Start of Excerpt
69-01 34th Avenue

Five-Story, 65,000-Square-Foot Public School, P.S. 398-Q, Filed at 69-01 34th Avenue, Jackson Heights

Back in late 2014, Woodside-based developer Nakorn Realty acquired, for roughly $5 million, the single-story office property at 69-01 34th Avenue, in western Jackson Heights, located four blocks from the 65th Street stop on the M/R trains. The developer planned to build a residential building with ground-floor commercial space, but now the New York City School Construction Authority (SCA) has filed for a five-story, 65,585-square-foot public school at the site. The school, which will be called P.S. 398-Q, will have a cafeteria on the ground floor, a gymnasium on the fourth floor, and a rooftop playground on the fifth floor. Classrooms and administrative offices will fill the remainder of the building. Robert Purcell’s Midtown South-based Purcell Architects is the architect of record. Demolition permits were filed in January to raze the site’s old office building, which most recently served as a regional office for White Castle.


515 6th Street

Brownstone Demolition Begins To Make Way For Six-Story Methodist Hospital Expansion At 515 6th Street, Park Slope

In June of 2014, the city’s Board of Standards and Appeals (BSA) approved a variance for New York Methodist Hospital’s new eight-story, 500,000-square-foot Center for Community Health expansion at 515 6th Street, in Park Slope. A settlement between the hospital and Preserve Park Slope has since scaled the project down from seven to six stories, eliminating 28,000 square feet of medical space. Last month, the city approved plans for the scaled down version, and now the hospital has begun demolishing 16 brownstones to make way for the building, Crain’s reports. The latest filings detail a 485,978-square-foot building with 253,993 square feet of medical space. The facility’s operations will include outpatient surgery, imaging, cancer treatment and specialty care in orthopedics, and cardiology. The Schedule A indicates a 300-car parking garage in the sub-cellar and retail space on the basement level. Perkins Eastman is designing. The state Department of Health’s approval of a Certificate of Need is the last step needed before construction can begin. Once construction begins, completion is expected three years later.


540 Broad Street

246-Unit Residential Conversion Planned at 20-Story Office Tower, 540 Broad Street, Newark

New York-based L&M Development has acquired the 20-story, 436,000-square-foot New Jersey Bell Headquarters Building, an office building located at 540 Broad Street in downtown Newark, for $16.51 million. The developer plans to convert the building into 246 residential units, according to NJ Advance Media. The basement will be fit with a fitness center, a bowling alley, and storage space. The rest of the building will become apartments, except for the fourth floor, which will remain an operational Verizon switch station. Connecticut-based Amara Associates is designing the project. The building is listed on the U.S. National Register of Historic Places.


215 West 28th Street

Reveal for Two-Building, 290,000-Square-Foot Residential Complex at 215 West 28th Street, Chelsea

In November 2013, YIMBY revealed renderings for the ME Architect-designed 21-story residential building at 215 West 28th Street, in Chelsea. Then in January 2015, we revealed renderings of an alternate design by Karim Rashid. Now, HAP Investments is moving forward with a two-building development designed by DXA Architects, which was first revealed by Curbed NY. The entire complex will measure 290,000 square feet, although filings have only been submitted for the building at 215-219 West 28th Street (and it will also cantilever over the existing tenement buildings at 213 and 221 West 28th Street). Filings detail a 183,293-square-foot building with 112 residential units and 8,202 square feet of ground-floor retail space. The other building, to rise at 223-227 West 28th Street, is not filed yet, but should measure around 100,000 square feet.
End of Excerpt
Start of Entries provided
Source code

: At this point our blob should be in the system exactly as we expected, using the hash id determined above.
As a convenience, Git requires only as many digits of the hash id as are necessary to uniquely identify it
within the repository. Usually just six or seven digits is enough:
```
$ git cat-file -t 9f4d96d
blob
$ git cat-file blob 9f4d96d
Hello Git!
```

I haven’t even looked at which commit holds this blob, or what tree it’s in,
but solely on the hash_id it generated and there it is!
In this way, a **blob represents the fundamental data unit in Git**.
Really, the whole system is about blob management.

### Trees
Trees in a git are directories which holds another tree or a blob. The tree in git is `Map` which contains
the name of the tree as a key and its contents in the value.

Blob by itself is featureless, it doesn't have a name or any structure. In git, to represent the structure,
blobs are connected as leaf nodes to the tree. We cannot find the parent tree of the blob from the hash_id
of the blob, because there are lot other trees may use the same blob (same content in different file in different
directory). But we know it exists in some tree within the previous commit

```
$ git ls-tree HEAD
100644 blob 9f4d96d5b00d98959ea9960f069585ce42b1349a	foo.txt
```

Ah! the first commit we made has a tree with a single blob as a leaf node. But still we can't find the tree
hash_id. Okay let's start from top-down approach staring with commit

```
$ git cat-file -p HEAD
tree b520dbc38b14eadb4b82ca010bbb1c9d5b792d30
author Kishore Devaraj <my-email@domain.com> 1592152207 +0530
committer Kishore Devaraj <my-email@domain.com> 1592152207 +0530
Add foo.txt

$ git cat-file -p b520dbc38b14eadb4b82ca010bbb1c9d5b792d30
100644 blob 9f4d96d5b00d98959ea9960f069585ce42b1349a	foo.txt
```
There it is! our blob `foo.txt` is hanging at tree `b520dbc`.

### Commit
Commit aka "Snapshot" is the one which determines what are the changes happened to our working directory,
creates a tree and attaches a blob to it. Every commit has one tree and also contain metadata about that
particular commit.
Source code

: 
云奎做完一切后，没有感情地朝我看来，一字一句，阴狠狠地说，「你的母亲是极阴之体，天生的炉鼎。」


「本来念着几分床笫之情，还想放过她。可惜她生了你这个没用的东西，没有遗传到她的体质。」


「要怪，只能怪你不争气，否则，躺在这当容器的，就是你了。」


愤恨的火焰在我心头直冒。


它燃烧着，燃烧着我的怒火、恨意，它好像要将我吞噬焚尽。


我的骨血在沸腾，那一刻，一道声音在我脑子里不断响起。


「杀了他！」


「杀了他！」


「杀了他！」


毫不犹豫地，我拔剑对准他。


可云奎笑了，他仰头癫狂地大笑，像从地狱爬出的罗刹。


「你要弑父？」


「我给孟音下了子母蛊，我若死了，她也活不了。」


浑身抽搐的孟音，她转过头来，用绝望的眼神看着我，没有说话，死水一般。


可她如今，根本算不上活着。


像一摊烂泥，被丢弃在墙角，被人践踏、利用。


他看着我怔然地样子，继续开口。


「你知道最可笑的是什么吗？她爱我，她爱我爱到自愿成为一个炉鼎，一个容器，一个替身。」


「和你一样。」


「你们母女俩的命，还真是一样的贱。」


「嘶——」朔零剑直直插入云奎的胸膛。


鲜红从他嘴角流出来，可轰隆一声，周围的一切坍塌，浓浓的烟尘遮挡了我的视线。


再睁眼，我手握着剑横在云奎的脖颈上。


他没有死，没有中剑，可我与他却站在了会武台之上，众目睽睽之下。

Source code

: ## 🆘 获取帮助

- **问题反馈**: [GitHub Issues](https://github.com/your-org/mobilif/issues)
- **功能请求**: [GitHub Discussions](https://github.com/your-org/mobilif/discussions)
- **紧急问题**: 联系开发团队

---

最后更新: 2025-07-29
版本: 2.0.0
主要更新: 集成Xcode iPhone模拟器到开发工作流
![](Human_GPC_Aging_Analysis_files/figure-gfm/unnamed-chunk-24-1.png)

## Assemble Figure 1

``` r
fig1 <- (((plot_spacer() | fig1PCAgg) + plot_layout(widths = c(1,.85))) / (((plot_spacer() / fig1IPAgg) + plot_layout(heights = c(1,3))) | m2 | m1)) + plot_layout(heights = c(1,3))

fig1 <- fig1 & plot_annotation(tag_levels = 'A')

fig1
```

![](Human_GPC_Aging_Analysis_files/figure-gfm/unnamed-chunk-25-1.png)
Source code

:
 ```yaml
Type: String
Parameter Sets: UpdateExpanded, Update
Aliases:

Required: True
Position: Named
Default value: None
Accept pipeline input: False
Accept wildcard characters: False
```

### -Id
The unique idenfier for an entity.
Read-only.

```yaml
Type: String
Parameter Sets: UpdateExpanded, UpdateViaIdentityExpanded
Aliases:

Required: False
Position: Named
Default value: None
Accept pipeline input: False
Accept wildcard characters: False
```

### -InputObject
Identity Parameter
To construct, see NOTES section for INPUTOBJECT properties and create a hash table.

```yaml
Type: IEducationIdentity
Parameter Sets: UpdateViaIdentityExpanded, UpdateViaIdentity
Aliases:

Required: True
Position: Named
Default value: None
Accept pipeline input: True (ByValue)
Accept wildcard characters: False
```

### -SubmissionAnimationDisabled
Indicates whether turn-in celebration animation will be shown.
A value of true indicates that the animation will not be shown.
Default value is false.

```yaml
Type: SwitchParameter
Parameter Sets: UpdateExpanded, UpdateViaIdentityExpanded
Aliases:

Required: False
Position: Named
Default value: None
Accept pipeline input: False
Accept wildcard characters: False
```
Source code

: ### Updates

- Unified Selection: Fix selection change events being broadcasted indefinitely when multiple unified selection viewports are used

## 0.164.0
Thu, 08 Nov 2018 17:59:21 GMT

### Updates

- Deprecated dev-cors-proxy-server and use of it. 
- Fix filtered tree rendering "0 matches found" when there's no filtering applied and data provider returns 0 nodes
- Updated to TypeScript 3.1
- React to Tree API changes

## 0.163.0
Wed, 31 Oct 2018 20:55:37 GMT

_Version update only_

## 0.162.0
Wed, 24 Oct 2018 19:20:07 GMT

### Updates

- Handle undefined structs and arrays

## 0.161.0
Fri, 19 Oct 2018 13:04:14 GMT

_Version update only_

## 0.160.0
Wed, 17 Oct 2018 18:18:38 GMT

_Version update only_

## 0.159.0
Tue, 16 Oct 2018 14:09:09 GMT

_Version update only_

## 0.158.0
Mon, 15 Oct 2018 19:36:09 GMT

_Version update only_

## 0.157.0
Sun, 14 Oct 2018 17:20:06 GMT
End of Entries provided
**What the task asks:** Please reproduce, word for word, the portion of the development roundup between "New York-based L&M" and "of Historic Places.", inclusive. These entries have no connection to the development roundup.

**Exercise answer:**
New York-based L&M Development has acquired the 20-story, 436,000-square-foot New Jersey Bell Headquarters Building, an office building located at 540 Broad Street in downtown Newark, for $16.51 million. The developer plans to convert the building into 246 residential units, according to NJ Advance Media. The basement will be fit with a fitness center, a bowling alley, and storage space. The rest of the building will become apartments, except for the fourth floor, which will remain an operational Verizon switch station. Connecticut-based Amara Associates is designing the project. The building is listed on the U.S. National Register of Historic Places.